**Work required**
Read the records that follow and state how many lines hold "Windows", adding nothing else.

**Input data**
--*--

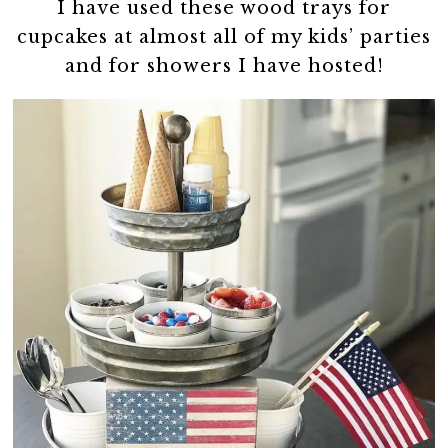
I have used these wood trays for
cupcakes at almost all of my kids’ parties
and for showers I have hosted!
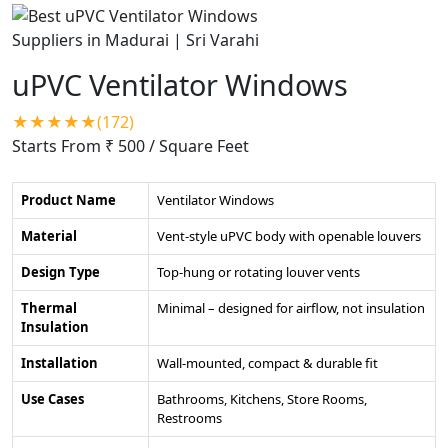
uPVC Ventilator Windows
★★★★★(172)
Starts From ₹ 500
/ Square Feet
Product Name
Ventilator Windows
Material
Vent-style uPVC body with openable louvers
Design Type
Top-hung or rotating louver vents
Thermal
Minimal – designed for airflow, not insulation
Insulation
Installation
Wall-mounted, compact & durable fit
Use Cases
Bathrooms, Kitchens, Store Rooms,
Restrooms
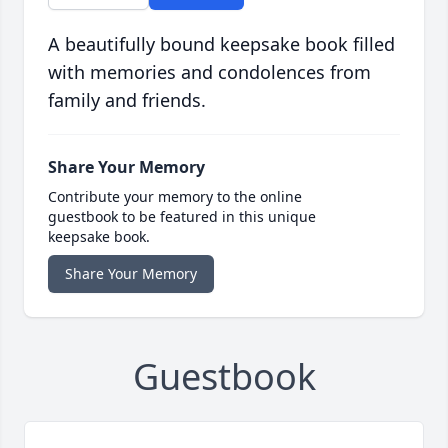
A beautifully bound keepsake book filled
with memories and condolences from
family and friends.
Share Your Memory
Contribute your memory to the online
guestbook to be featured in this unique
keepsake book.
Share Your Memory
Guestbook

--*--

**Written solution**
2